SIEF Summer School 2020
‘Heritage, Tradition, Identity. A Case Study of the Palio di
Siena’
Siena, 25 June – 3 July 2020
Convenor: Fabio Mugnaini, University of Siena, Italy
In collaboration with the Department of Scienze Storiche e dei Beni
Culturali, University of Siena and the Scuola di Specializzazione in
Beni Demoetnoantropologici, University of Perugia
Today’s heritage policies may be seen as strategies for the promotion of
traditions, whether they be marginal and neglected, or celebrated local
treasures that work symbiotically with tourist development programs.
The third SIEF International Summer School aims to explore the triangle composed of tradition, explored as an open and progressively constructed concept, identity, as a grassroots need or rhetorical construct, self-legitimating and aiming to enact difference, and heritage policies, with their contrasting demands of safeguarding and valorization of diversity versus control of the “product”. It will focus on heritage policies as strategies for the promotion of traditions in relation to the dynamics of identity and to the challenge posed by the touristic gaze.
We will be interrogating a number of questions,
- How do heritage policies, within UNESCO’S ICH framework, interact with local traditions and identities?
- How do formal bureaucratic procedures interact with cultural practices and social expectation?
- How might globalized attention on local expressive festive traditions become a process of “re-ethnicization”?
- How does this entangle with touristic valorization and re-semanticizing?
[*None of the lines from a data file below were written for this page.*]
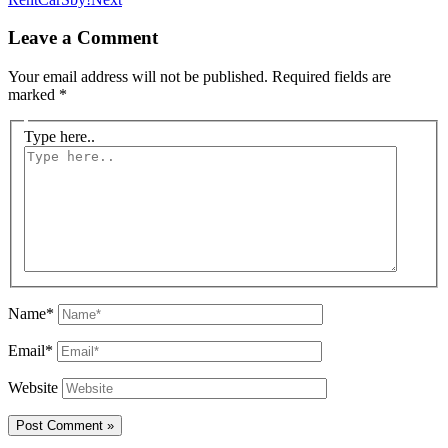
Leave a Comment
Your email address will not be published.
Required fields are
marked
*
Type here..
Name*
Email*
Website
- How should we identify the role of identity in a given tradition?
- What ethical issues are raised by and within a traditional ethos?
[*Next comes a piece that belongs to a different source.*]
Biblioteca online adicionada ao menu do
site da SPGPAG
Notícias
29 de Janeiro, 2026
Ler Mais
- How may involvement in heritage bring value, while respecting the intimacy and internal ethos of a given traditional system?
- How should we read the influence of heritage or touristic valorization on a given traditional behavior and how do we avoid essentialist or late-romantic traps?
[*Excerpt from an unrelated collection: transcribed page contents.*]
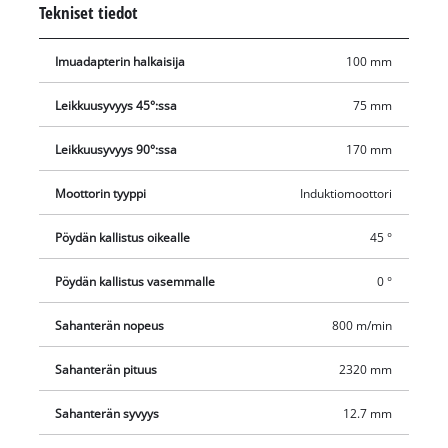
Tekniset tiedot
sahapöydällä, jota voidaan kallistaa portaattomasti 0–45
asteen välillä. Portaattomasti säädettävä kulmavaste ja
Imuadapterin halkaisija
100 mm
pikasäädöllä varustettu suuntaisvaste mahdollistavat tarkasti
ohjatut sahaukset. Vankat tukijalat takaavat tukevan asennon
Leikkuusyvyys 45°:ssa
75 mm
ja optimaalisen työskentelykorkeuden. Purunpoistoliitäntä ja
turvallisen työskentelyn mahdollistava työntökapula sisältyvät
Leikkuusyvyys 90°:ssa
170 mm
vannesahan varustukseen. Sähkömoottori on lisäksi suojattu
Moottorin tyyppi
Induktiomoottori
nollajännitekytkimellä mahdollisen sähkökatkon varalta.
Pöydän kallistus oikealle
45 °
Pöydän kallistus vasemmalle
0 °
Sahanterän nopeus
800 m/min
Sahanterän pituus
2320 mm
Sahanterän syvyys
12.7 mm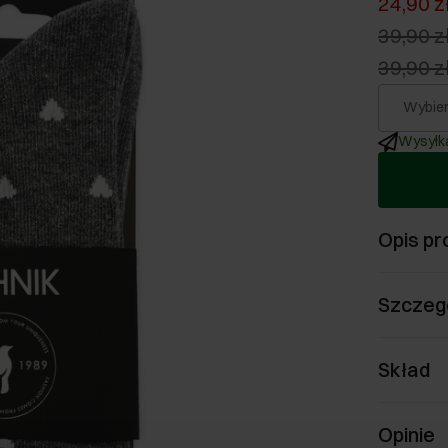
24,90 z
39,90 z
39,90 z
Wybier
Wysyłka
Opis pr
Szczeg
Skład
Opinie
- Where does the “bliss point” lie between originality (how a traditional event occurs) and standardization (how it can be shaped to fit the matrices of heritage practice)?
- Can heritage be a resource for strengthening local traditions?
The Summer School will take place in Siena during the crucial week of the world-renowned Palio, which the participants will be invited to consider as representative of our theme.
The Palio festival focuses on a horse race and on competition among the Contrade (city districts), social networks offering mutual support and building community identity. Firmly established in Siena’s social and economic life, the Palio and the Contrade have survived many pressures throughout their existence, long before modernity discovered and celebrated them as a tourist resource, or movie and media backdrops. The Palio today may be seen as a “global” event, one that deeply involves several thousand people under an international gaze, illuminated in a continuous spotlight. The festival has been thoroughly documented and studied, both its historical roots and its more recent presence in social media and on the web (a detailed bibliography will be available to participants).
The Palio and the Contrade system offer a rich lens through which Summer School participants can consider our theoretical topics, not least the allure and limits of official or institutional heritage policies, media-driven over-exposure of tradition, and identity-driven cultural intimacies.
- The Summer School will award 5 ECTS credits
- There will be a registration fee of €50 (not due until the formal application through University portal later in the year). This will give participants access to University libraries and a reduced price at their restaurants.
- Support for finding accommodation, aiming for a closer integration with the town and its people will be offered, and prices will be kept as low as possible, but we are unable to cover meal, accommodation, and travel expenses; applicants are encouraged to inquire at their own university and seek to raise funds elsewhere.